Image created by Dr. Michael J. Miller
Tulane University professor of medicine Zhen Huang and his team of researchers have developed a simpler way to test for tuberculosis, commonly known as TB. Unlike traditional TB tests, Huang’s ActCRISPR-TB test can deliver accurate results in just 45 minutes.
Tuberculosis is a bacterial infection that primarily affects the respiratory system, but it can spread to other parts of the body, causing organ damage and death if left untreated. TB is spread when an infected person coughs or sneezes, releasing droplets of the bacteria into the air. TB is one of the leading causes of death worldwide, infecting nearly 10 million people every year — people with weakened immune systems are especially susceptible.
Traditional TB tests involve testing a mucus, blood or skin sample for the TB bacteria, Mycobacterium tuberculosis. Most TB tests use sputum, a combination of mucus and saliva found in the lungs. Sputum samples are cultured and analysed over the course of three consecutive days before returning a result.
While sputum testing has long been the standard for diagnosing TB, current diagnostic methods are limited by long turnaround time, accuracy and distribution challenges.
“For tuberculosis, [sputum testing] is very slow … it always takes four or even eight weeks,” Huang said. “A sputum sample is also not always available and does not always work for some cases.”
Also, many people who have TB are asymptomatic and cannot produce the mucus for tests.
“More than 75% of cases are asymptomatic,” Huang said. “It is difficult for asymptomatic patients to produce sputum, and their bacteria levels are low, so we must develop some method that can test them with high sensitivity.”
Huang’s team set out to find a solution.
Huang’s new TB test can detect small amounts of the bacteria in patients who would otherwise remain undiagnosed, using CRISPR technology to amplify the DNA of the bacteria and identify it.
To collect a saliva sample, a researcher swabs the patient’s tongue and puts it in a tube. Inside the tube, the test uses recombinase polymerase amplification. RPA is an efficient way to make DNA copies because it can be performed at a constant temperature and produces copies very quickly.
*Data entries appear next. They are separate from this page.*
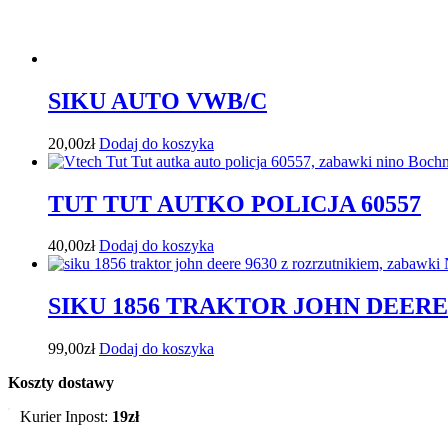
SIKU AUTO VWB/C
20,00
zł
Dodaj do koszyka
TUT TUT AUTKO POLICJA 60557
40,00
zł
Dodaj do koszyka
SIKU 1856 TRAKTOR JOHN DEERE
99,00
zł
Dodaj do koszyka
Koszty dostawy
Kurier Inpost:
19zł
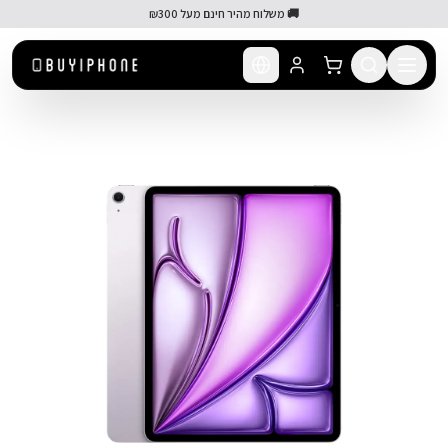
לג לתוכן הראשי
🚚 משלוח מהיר חינם מעל ₪300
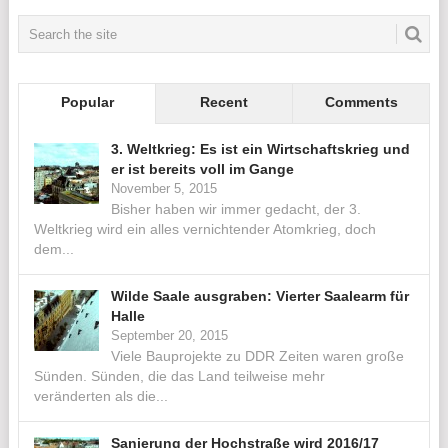
Popular
Recent
Comments
3. Weltkrieg: Es ist ein Wirtschaftskrieg und
er ist bereits voll im Gange
November 5, 2015
Bisher haben wir immer gedacht, der 3.
Weltkrieg wird ein alles vernichtender Atomkrieg, doch
dem...
Wilde Saale ausgraben: Vierter Saalearm für
Halle
September 20, 2015
Viele Bauprojekte zu DDR Zeiten waren große
Sünden. Sünden, die das Land teilweise mehr
veränderten als die...
Sanierung der Hochstraße wird 2016/17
While RPA is happening, enzymes are waiting to bind to these newly made DNA strands and do so through guide RNAs. Once the enzyme reaches the TB DNA sequence, it will cut a reporter molecule, indicating that TB is present.
The positive TB result from the enzyme is reported in two different ways. The first is a fluorescent glow emitted by the reporter molecules as they are cut. The second is through a strip on the test that shows two lines indicating positive and one indicating negative.
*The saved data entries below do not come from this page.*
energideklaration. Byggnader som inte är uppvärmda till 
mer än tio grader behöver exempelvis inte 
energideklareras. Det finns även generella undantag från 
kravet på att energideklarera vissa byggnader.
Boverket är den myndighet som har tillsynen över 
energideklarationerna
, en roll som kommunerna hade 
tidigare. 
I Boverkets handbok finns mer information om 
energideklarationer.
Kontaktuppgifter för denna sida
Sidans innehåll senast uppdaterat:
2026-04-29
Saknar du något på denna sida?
However, diagnostic power is only half of the equation in Huang’s TB testing mechanism. This one-pot approach also eliminates the need for expensive machinery and trained medical staff.
“Anyone, with very easy training, can handle [this test],” Huang said.
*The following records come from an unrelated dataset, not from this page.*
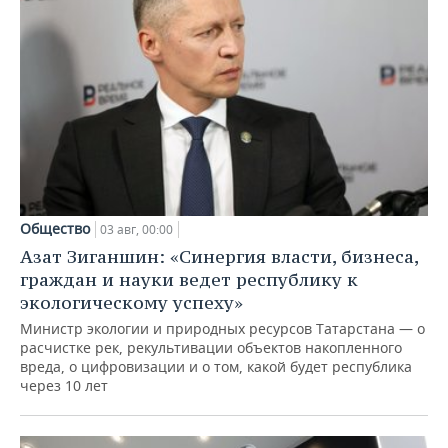
Общество
03 авг, 00:00
Азат Зиганшин: «Синергия власти, бизнеса,
граждан и науки ведет республику к
экологическому успеху»
Министр экологии и природных ресурсов Татарстана — о
расчистке рек, рекультивации объектов накопленного
вреда, о цифровизации и о том, какой будет республика
через 10 лет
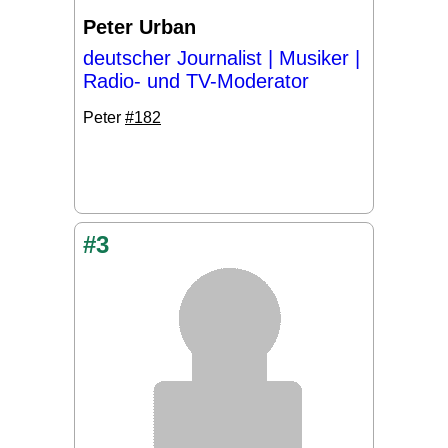
Peter Urban
deutscher Journalist | Musiker |
Radio- und TV-Moderator
Peter
#182
#3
Luckily, this accessibility does not come at the cost of accuracy. The ActCRISPR-TB test has shown promising diagnostic results. In clinical testing, tongue swab tests had a 74% detection rate, while traditional tests detected TB only 56% of the time.
Huang said that while his team has made progress, there is still a significant way to go before the disease is fully controlled.
“I think it will take a very long time to transfer our technologies from bench to bench … there is still a lot of work we need to do,” Huang said. “On one hand, we need to include more technology to make it easier to use. On the other hand, we need to try our best to commercialize our technology.”